§ **Job**: Can you repeat the rows below word for word, beginning at the line that has "For charting: what time is the watch" and stopping after the line that has "The clock shows 1:03"? Leave the pictures out.

::::::::::

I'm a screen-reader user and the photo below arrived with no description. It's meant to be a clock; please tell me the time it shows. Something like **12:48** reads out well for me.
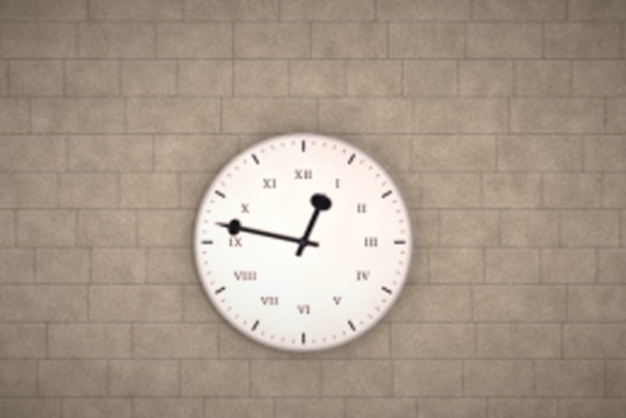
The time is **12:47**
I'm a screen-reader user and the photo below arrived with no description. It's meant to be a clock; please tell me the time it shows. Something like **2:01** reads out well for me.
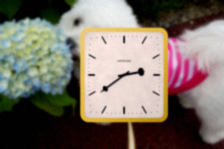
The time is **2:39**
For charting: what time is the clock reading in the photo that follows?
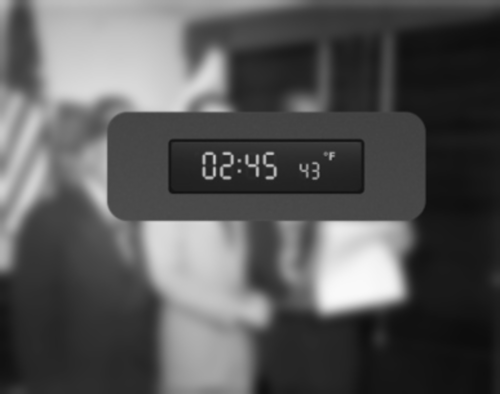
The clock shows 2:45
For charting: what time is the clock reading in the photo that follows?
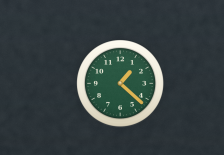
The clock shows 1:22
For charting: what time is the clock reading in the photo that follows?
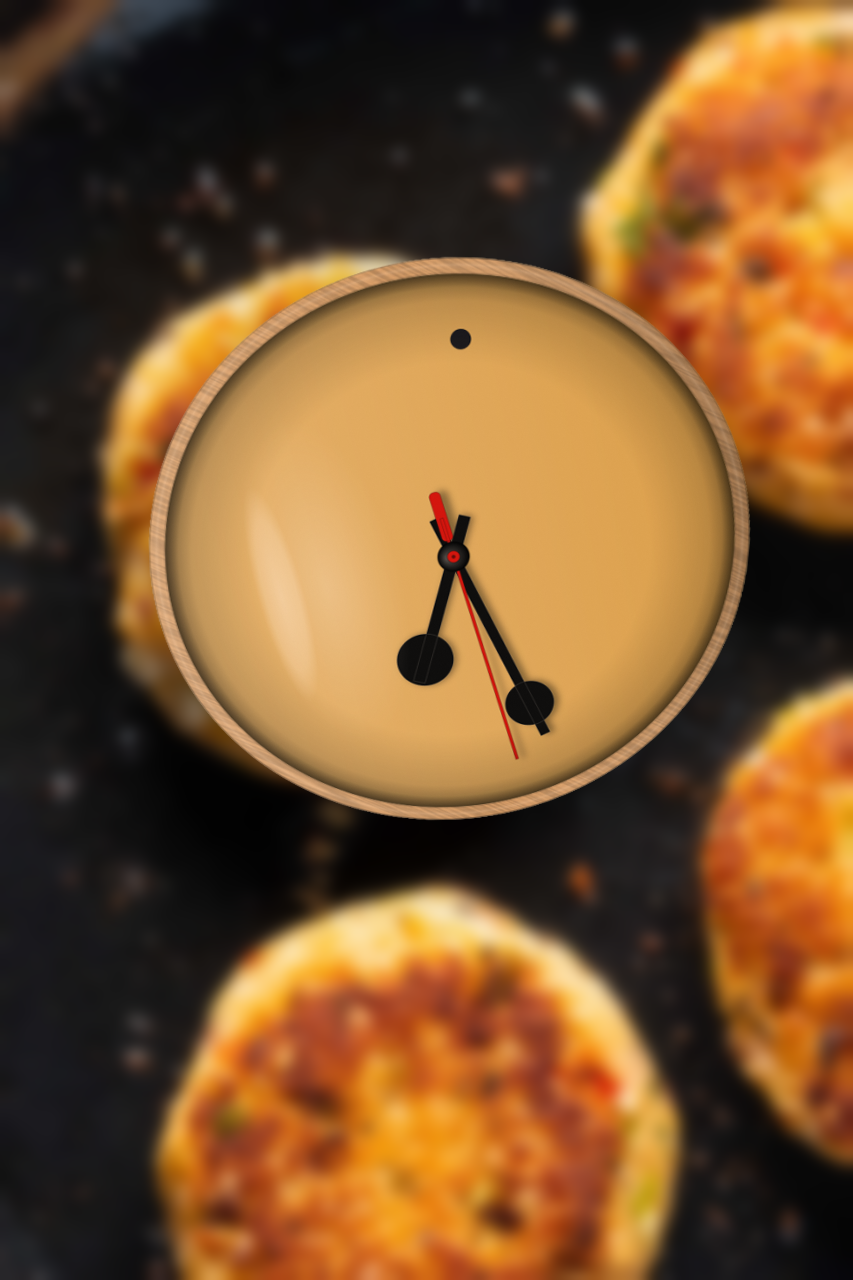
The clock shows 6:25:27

::::::::::

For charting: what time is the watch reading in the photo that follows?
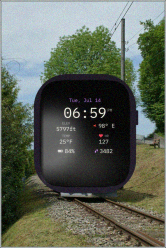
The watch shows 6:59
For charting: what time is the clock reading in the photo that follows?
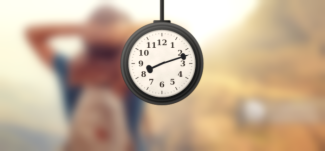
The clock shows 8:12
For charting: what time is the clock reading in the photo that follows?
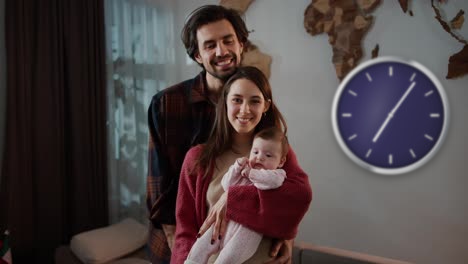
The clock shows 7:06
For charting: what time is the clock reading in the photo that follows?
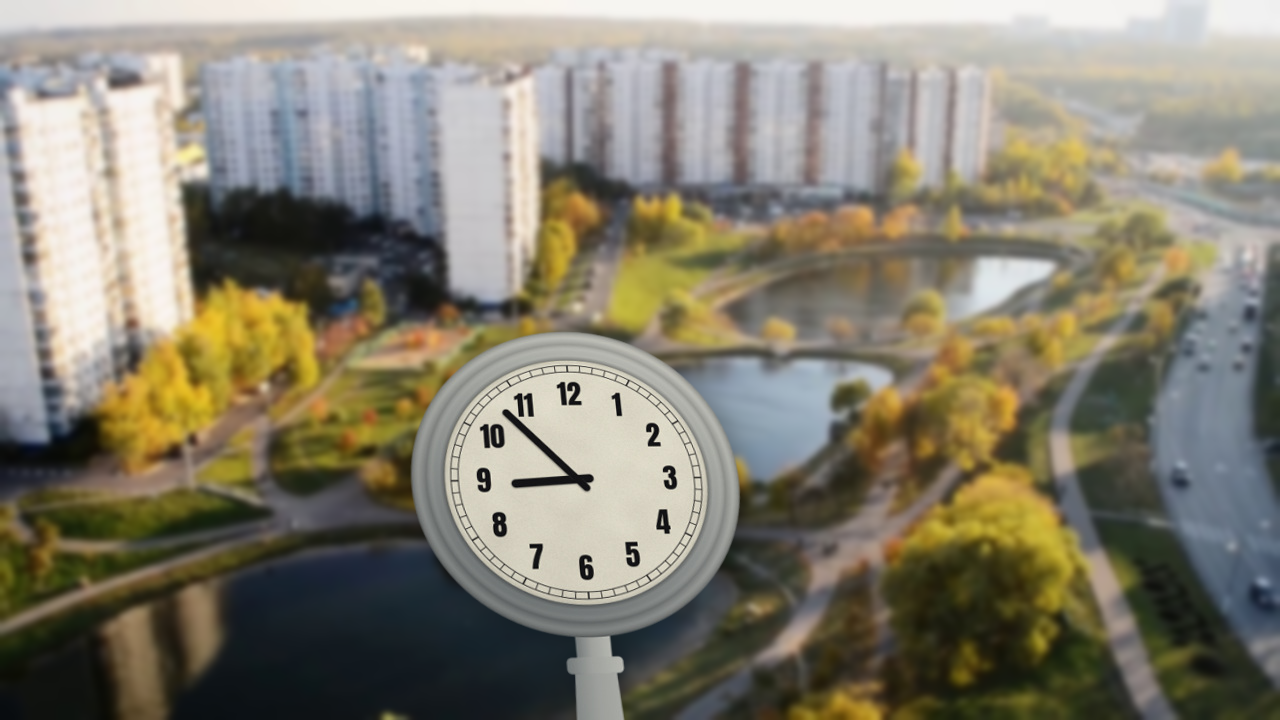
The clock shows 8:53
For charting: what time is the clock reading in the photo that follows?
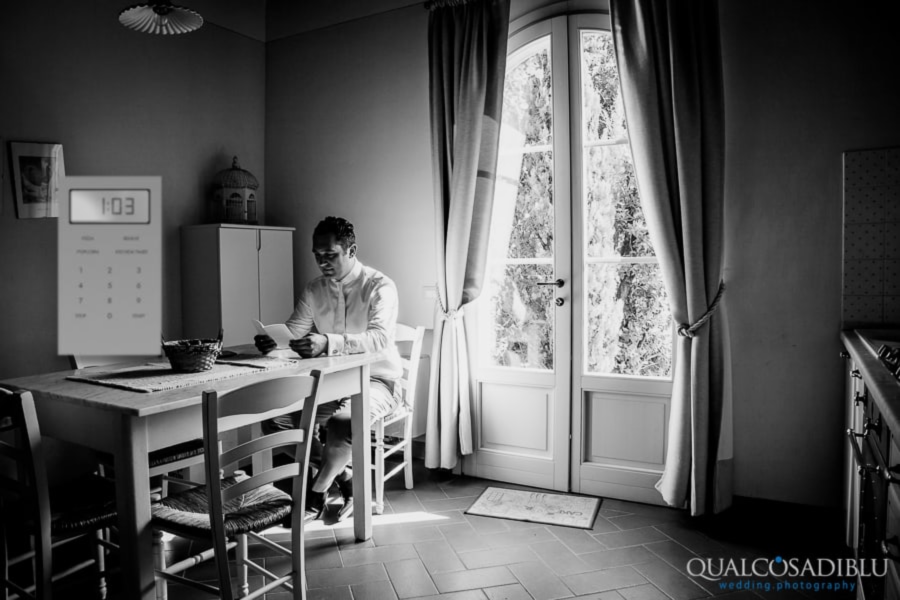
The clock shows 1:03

::::::::::

§ **Answer to the problem**:
For charting: what time is the watch reading in the photo that follows?
The watch shows 6:59
For charting: what time is the clock reading in the photo that follows?
The clock shows 8:12
For charting: what time is the clock reading in the photo that follows?
The clock shows 7:06
For charting: what time is the clock reading in the photo that follows?
The clock shows 8:53
For charting: what time is the clock reading in the photo that follows?
The clock shows 1:03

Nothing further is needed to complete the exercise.